[Source text]
:::::
I am not by any measure a fan of baseball, though I do appreciate the game and the history behind it. I watched Field of Dreams and a number of other TV shows and movies that embrace the romanticism of baseball’s intertwining with American family culture – I get it. And honestly, going to a game is something I have always enjoyed. I find the intensity of the sport doesn’t carry well over a television broadcast, and that may be due to my lack of deep investment. But in person it’s a terrific game, and always a fun time.

I feel for baseball fans. Hockey and basketball seem to have figured out the logistics of their little ‘bubble’ seasons, and the vote’s not in on how the NFL fares this year, but baseball had to figure it out first. It struck me last week how much sports fans are suffering this year. Being only a fan of NFL football (and, when I can see it, Aussie football), I’m not going through withdrawals yet. Even if the season were to show up and be canceled, I’m okay with skipping a year. But others are more devoted than I. The time I pour into studying music and film they will pour into memorizing stats and watching their favourite highlights. I get it – and my heart truly aches for sports fans right now.

But I also extend that ache for theatre fans and fans of live music. It’s a crappy year for so many loves. Today I extend my heart to the baseball lovers, and trust that you will all remain fans into 2021 when the magic may happen for the full season. They may have been the first fans to get screwed over by this pandemic, but they also have the longest wait until the next scheduled season launch, so hopefully that will buy enough time for things to get more normal.

Next year, I hope those stands are stacked with actual humans. I think there are a lot of actual humans who need it.
:::::
[Data excerpts]
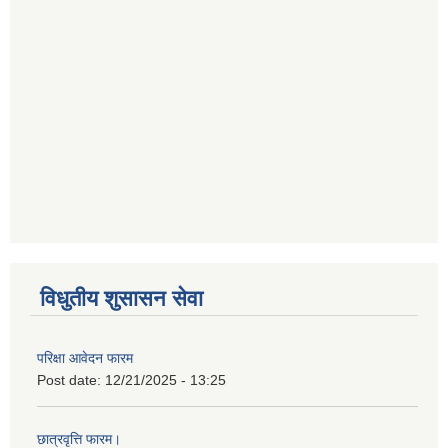
विधुतीय शुसासन सेवा
परिक्षा आवेदन फारम
Post date:
12/21/2025 - 13:25
छात्रवृत्ति फारम।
:::::
[Assignment 1] Transcribe the text on baseball fans word for word, starting with "I am not by" and going on through "a fun time.".
[Assignment 2]
Answer these questions using the text on baseball fans:
(a) Which film does the writer name as one they watched?
(b) Which kinds of football is the writer a fan of?
(c) Into which year does the writer trust baseball lovers will remain fans?
[Assignment 3] Write the next part of the text on baseball fans, picking up after its final sentence.
The data has no connection to the text on baseball fans.

[Task response 1]
I am not by any measure a fan of baseball, though I do appreciate the game and the history behind it. I watched Field of Dreams and a number of other TV shows and movies that embrace the romanticism of baseball’s intertwining with American family culture – I get it. And honestly, going to a game is something I have always enjoyed. I find the intensity of the sport doesn’t carry well over a television broadcast, and that may be due to my lack of deep investment. But in person it’s a terrific game, and always a fun time.

[Task response 2]
(a) Field of Dreams
(b) NFL football and Aussie football
(c) 2021

[Task response 3]
IBM PC Day

Thirty-nine years ago, store shelves made way for the IBM 5150, the first personal computer to feature that famous blue logo. This was a huge deal – IBM was dominating the mainframe computer market, and of course a generation or two had learned to type on their typewriters, but the personal computer market was being adequately handled by Apple, Tandy, Commodore and Atari. The key to IBM’s brilliant elbow into this market was to create open architecture machines. This meant making it really easy for other companies to create cards and modifications for the computers.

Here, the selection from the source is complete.